Selon une logique comparable à celle de la loi créant le délit d'entrave à la circulation dans les halls
d'immeuble, il se borne dans des termes ambigus à aggraver un dispositif pénal existant qui couvre d’ores et
déjà tous les cas de figure : bande organisée (article 132-71) ; guet-apens (article132-71-1) ; embuscade (article
222-15-1) ; attroupement (articles 431-1 et suivants) ; rébellion (articles 433-6 à 433-10) ; association de
malfaiteurs (article 450-1) ; les conditions aggravantes des violences aux personnes, vols, destructions et
dégradations commis en réunion.
La pierre angulaire du texte est un nouveau délit (article 1er – voir fiche page suivante) inapplicable aux dires
de l'immense majorité des policiers et de la totalité des magistrats auditionnés : « il ne faut pas se voiler la face,
on aura des difficultés à qualifier » selon un Procureur, « faire une nouvelle loi ne nous paraît pas indispensable,
on ne voit pas la nécessité » selon un policier, « la rédaction du texte, qui rappelle celui de 1970, peut susciter
de légitimes interrogations sur les difficultés judiciaires quant à son application » selon Alain Bauer,
« l'infraction nouvelle, je ne suis pas persuadé qu'elle apporte quelque chose » affirme le procureur de la
république de Bobigny, « les textes ne sont pas toujours appliqués avec diligence » souligne lui-même le Préfet
de Police, « on a déjà l'expérience de textes dont on a soutenu l'adoption et qui n'ont pas été appliqués » dit un
autre policier...
La proposition de loi Estrosi est une supercherie qui ne répond en aucun cas aux problématiques de la violence
juvénile commise en bande.
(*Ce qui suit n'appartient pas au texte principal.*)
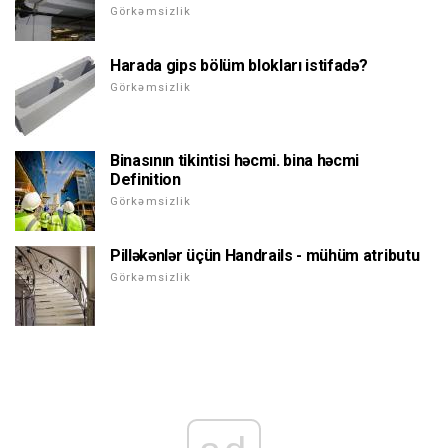
Görkəmsizlik
Harada gips bölüm blokları istifadə?
Görkəmsizlik
Binasının tikintisi həcmi. bina həcmi
Definition
Görkəmsizlik
Pilləkənlər üçün Handrails - mühüm atributu
Görkəmsizlik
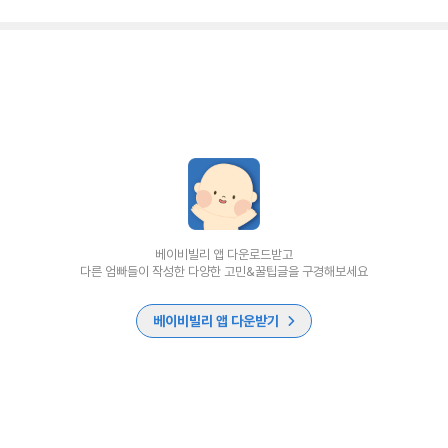
베이비빌리 앱 다운로드받고
다른 엄빠들이 작성한 다양한 고민&꿀팁글을 구경해보세요
베이비빌리 앱 다운받기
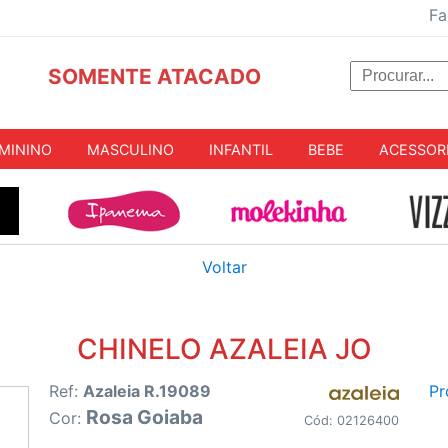
Fa
SOMENTE ATACADO
MININO
MASCULINO
INFANTIL
BEBE
ACESSOR
Voltar
CHINELO AZALEIA JO
Ref:
Azaleia R.19089
Pr
Rosa Goiaba
Cor:
Cód: 02126400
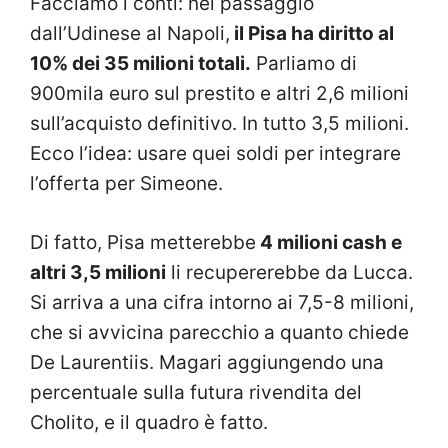
Facciamo i conti: nel passaggio
dall’Udinese al Napoli,
il Pisa ha diritto al
10% dei 35 milioni totali.
Parliamo di
900mila euro sul prestito e altri 2,6 milioni
sull’acquisto definitivo. In tutto 3,5 milioni.
Ecco l’idea: usare quei soldi per integrare
l’offerta per Simeone.
Di fatto, Pisa metterebbe
4 milioni cash e
altri 3,5 milioni
li recupererebbe da Lucca.
Si arriva a una cifra intorno ai 7,5-8 milioni,
che si avvicina parecchio a quanto chiede
De Laurentiis. Magari aggiungendo una
percentuale sulla futura rivendita del
Cholito, e il quadro è fatto.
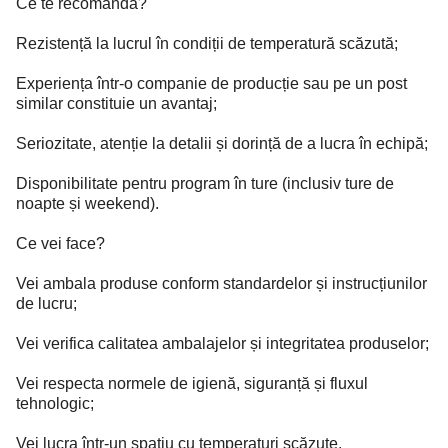
Ce te recomandă?
Rezistență la lucrul în condiții de temperatură scăzută;
Experiența într-o companie de producție sau pe un post
similar constituie un avantaj;
Seriozitate, atenție la detalii și dorință de a lucra în echipă;
Disponibilitate pentru program în ture (inclusiv ture de
noapte și weekend).
Ce vei face?
Vei ambala produse conform standardelor și instrucțiunilor
de lucru;
Vei verifica calitatea ambalajelor și integritatea produselor;
Vei respecta normele de igienă, siguranță și fluxul
tehnologic;
Vei lucra într-un spațiu cu temperaturi scăzute.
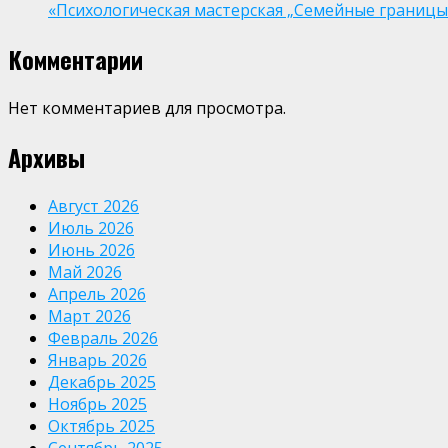
«Психологическая мастерская „Семейные границы“
Комментарии
Нет комментариев для просмотра.
Архивы
Август 2026
Июль 2026
Июнь 2026
Май 2026
Апрель 2026
Март 2026
Февраль 2026
Январь 2026
Декабрь 2025
Ноябрь 2025
Октябрь 2025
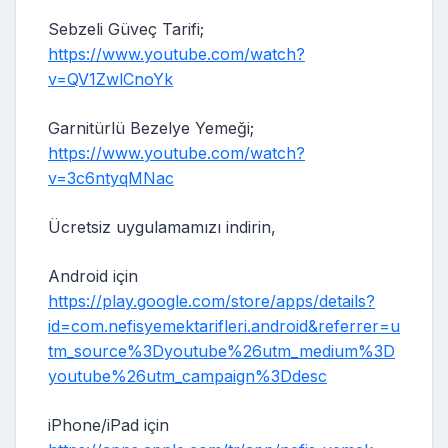
Sebzeli Güveç Tarifi;
https://www.youtube.com/watch?
v=QV1ZwlCnoYk
Garnitürlü Bezelye Yemeği;
https://www.youtube.com/watch?
v=3c6ntyqMNac
Ücretsiz uygulamamızı indirin,
Android için
https://play.google.com/store/apps/details?
id=com.nefisyemektarifleri.android&referrer=u
tm_source%3Dyoutube%26utm_medium%3D
youtube%26utm_campaign%3Ddesc
iPhone/iPad için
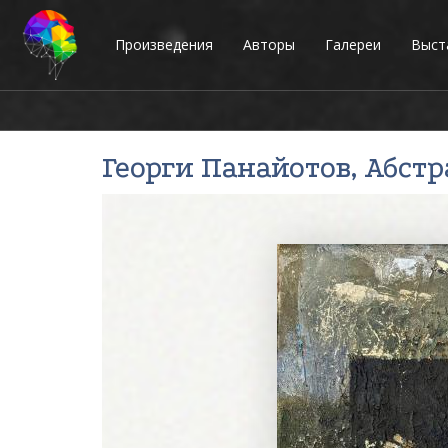
Произведения
Авторы
Галереи
Выст
Георги Панайотов
, Абст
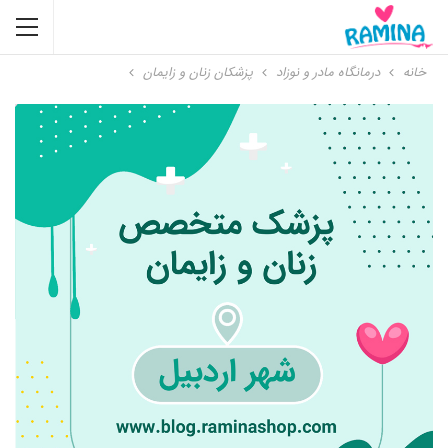
خانه
درمانگاه مادر و نوزاد
پزشکان زنان و زایمان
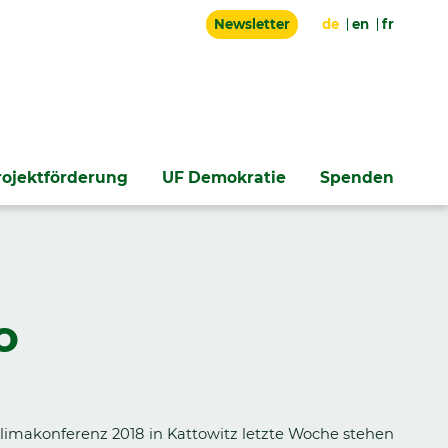
Newsletter
de
en
fr
rojektförderung
UF Demokratie
Spenden
o
imakonferenz 2018 in Kattowitz letzte Woche stehen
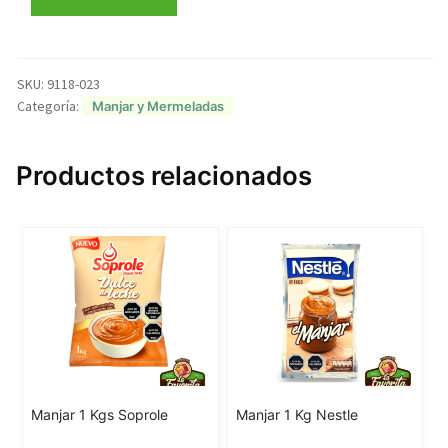
Frutilla
Watt
´s
cantidad
SKU:
9118-023
Categoría:
Manjar y Mermeladas
Productos relacionados
Manjar 1 Kgs Soprole
Manjar 1 Kg Nestle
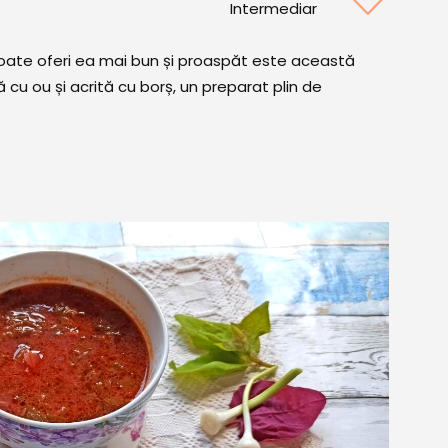
Intermediar
oate oferi ea mai bun și proaspăt este această
 cu ou și acrită cu borș, un preparat plin de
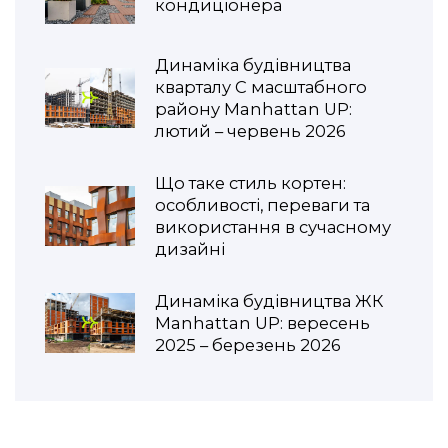
кондиціонера
Динаміка будівництва
кварталу С масштабного
району Manhattan UP:
лютий – червень 2026
Що таке стиль кортен:
особливості, переваги та
використання в сучасному
дизайні
Динаміка будівництва ЖК
Manhattan UP: вересень
2025 – березень 2026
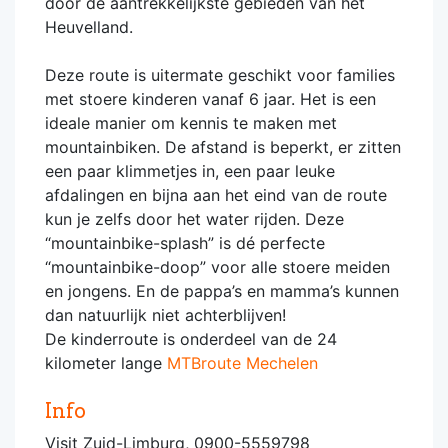
door de aantrekkelijkste gebieden van het
Heuvelland.
Deze route is uitermate geschikt voor families
met stoere kinderen vanaf 6 jaar. Het is een
ideale manier om kennis te maken met
mountainbiken. De afstand is beperkt, er zitten
een paar klimmetjes in, een paar leuke
afdalingen en bijna aan het eind van de route
kun je zelfs door het water rijden. Deze
“mountainbike-splash” is dé perfecte
“mountainbike-doop” voor alle stoere meiden
en jongens. En de pappa’s en mamma’s kunnen
dan natuurlijk niet achterblijven!
De kinderroute is onderdeel van de 24
kilometer lange
MTBroute Mechelen
Info
Visit Zuid-Limburg, 0900-5559798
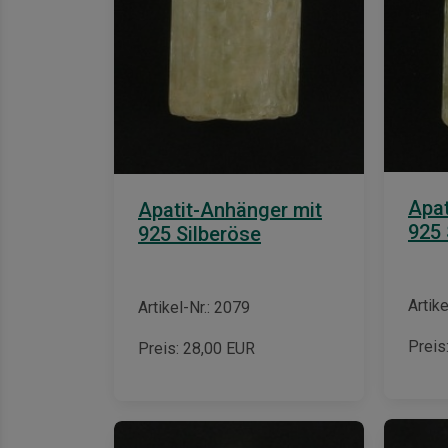
Apat
Apatit-Anhänger mit
925 
925 Silberöse
Artike
Artikel-Nr.: 2079
Preis
Preis:
28,00
EUR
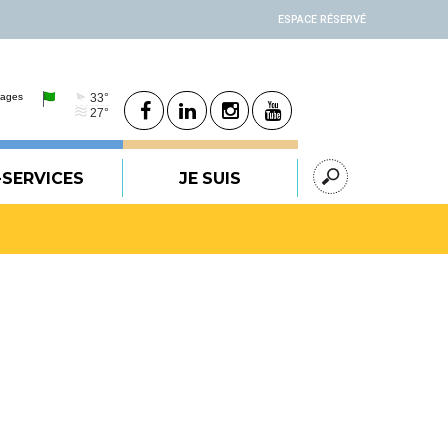
ESPACE RÉSERVÉ
-SERVICES
JE SUIS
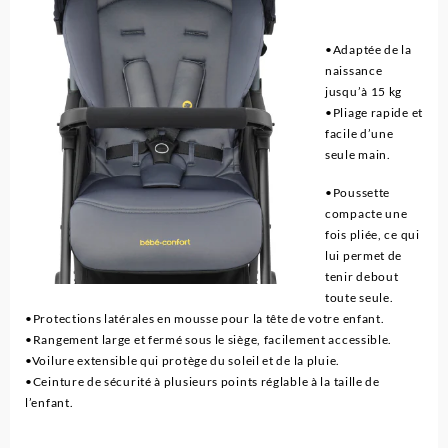
•Adaptée de la
naissance
jusqu’à 15 kg
•Pliage rapide et
facile d’une
seule main.
•Poussette
compacte une
fois pliée, ce qui
lui permet de
tenir debout
toute seule.
•Protections latérales en mousse pour la tête de votre enfant.
•Rangement large et fermé sous le siège, facilement accessible.
•Voilure extensible qui protège du soleil et de la pluie.
•Ceinture de sécurité à plusieurs points réglable à la taille de
l’enfant.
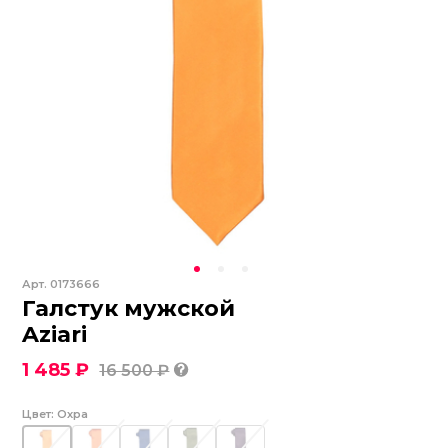
Арт.
0173666
Галстук мужской
Aziari
1 485 ₽
16 500 ₽
Цвет:
Охра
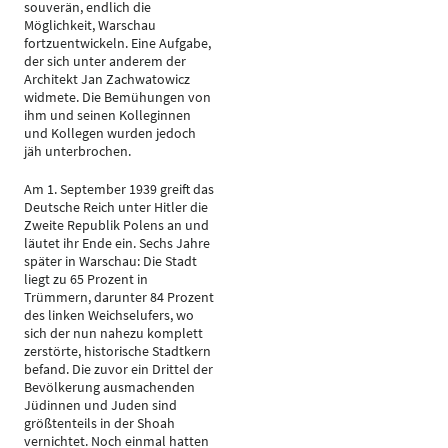
souverän, endlich die
Möglichkeit, Warschau
fortzuentwickeln. Eine Aufgabe,
der sich unter anderem der
Architekt Jan Zachwatowicz
widmete. Die Bemühungen von
ihm und seinen Kolleginnen
und Kollegen wurden jedoch
jäh unterbrochen.
Am 1. September 1939 greift das
Deutsche Reich unter Hitler die
Zweite Republik Polens an und
läutet ihr Ende ein. Sechs Jahre
später in Warschau: Die Stadt
liegt zu 65 Prozent in
Trümmern, darunter 84 Prozent
des linken Weichselufers, wo
sich der nun nahezu komplett
zerstörte, historische Stadtkern
befand. Die zuvor ein Drittel der
Bevölkerung ausmachenden
Jüdinnen und Juden sind
größtenteils in der Shoah
vernichtet. Noch einmal hatten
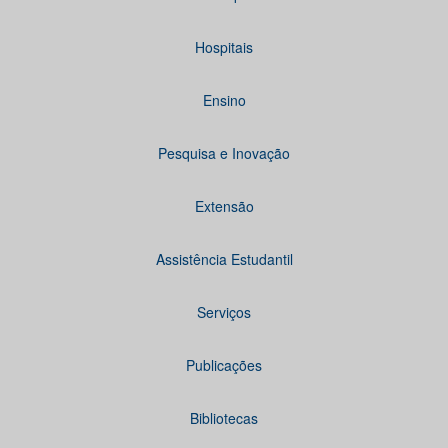
Hospitais
Ensino
Pesquisa e Inovação
Extensão
Assistência Estudantil
Serviços
Publicações
Bibliotecas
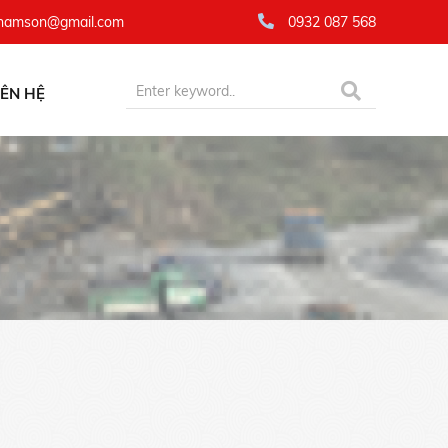
namson@gmail.com
0932 087 568
IÊN HỆ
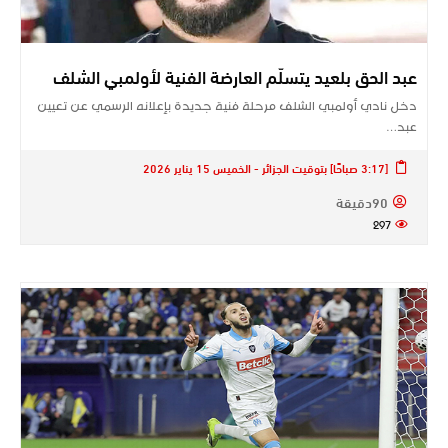
عبد الحق بلعيد يتسلّم العارضة الفنية لأولمبي الشلف
دخل نادي أولمبي الشلف مرحلة فنية جديدة بإعلانه الرسمي عن تعيين
عبد…
[3:17 صباحًا] بتوقيت الجزائر - الخميس 15 يناير 2026
90دقيقة
297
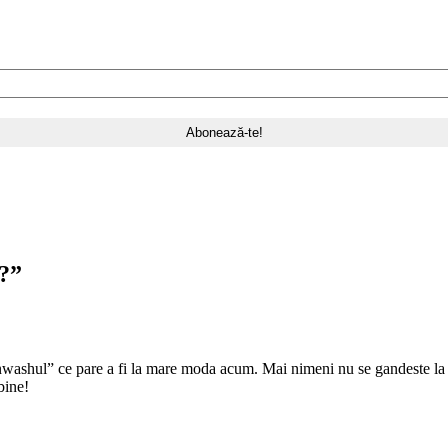
l?
”
nwashul” ce pare a fi la mare moda acum. Mai nimeni nu se gandeste la 
bine!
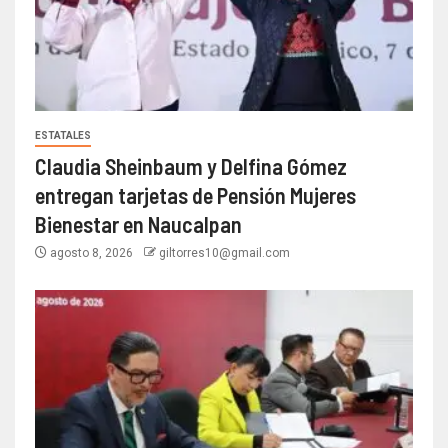
ESTATALES
Claudia Sheinbaum y Delfina Gómez
entregan tarjetas de Pensión Mujeres
Bienestar en Naucalpan
agosto 8, 2026
giltorres10@gmail.com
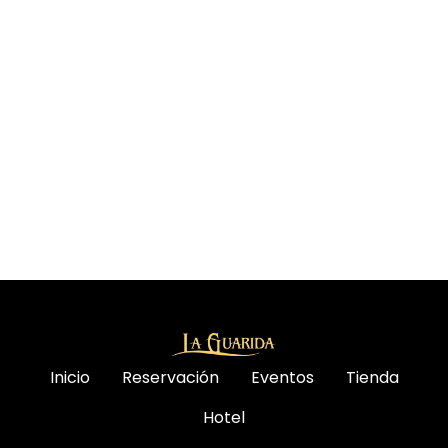
Inicio
Reservación
Eventos
Tienda
Hotel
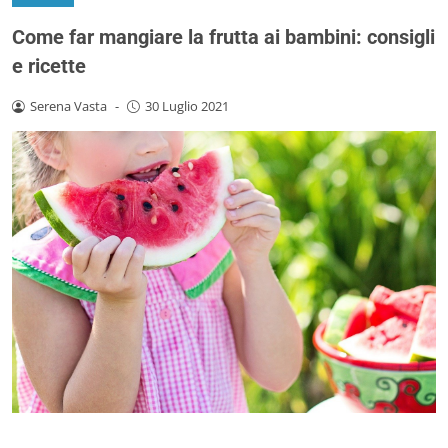
Come far mangiare la frutta ai bambini: consigli
e ricette
Serena Vasta
-
30 Luglio 2021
Elle risque d'affaiblir l'autorité de la loi et de la République en apportant une fois
de plus la démonstration de son impuissance.
Comme l'ont souligné beaucoup d'interlocuteurs, prenant l'exemple de la loi sur les hall d'immeubles, quand
on fait croire aux gens qu'un problème va être réglé et qu'il ne l'est pas « après, c'est pire ».
On peut craindre, en revanche, qu'avec ce texte la droite tente de renouer avec les vieux démons de la loi anticasseur de 1970, dont la rédaction du texte semble s'inspirer. Comme l'a souligné un policier auditionné « le
seul endroit où cette loi paraît applicable, c'est pour les manifs ».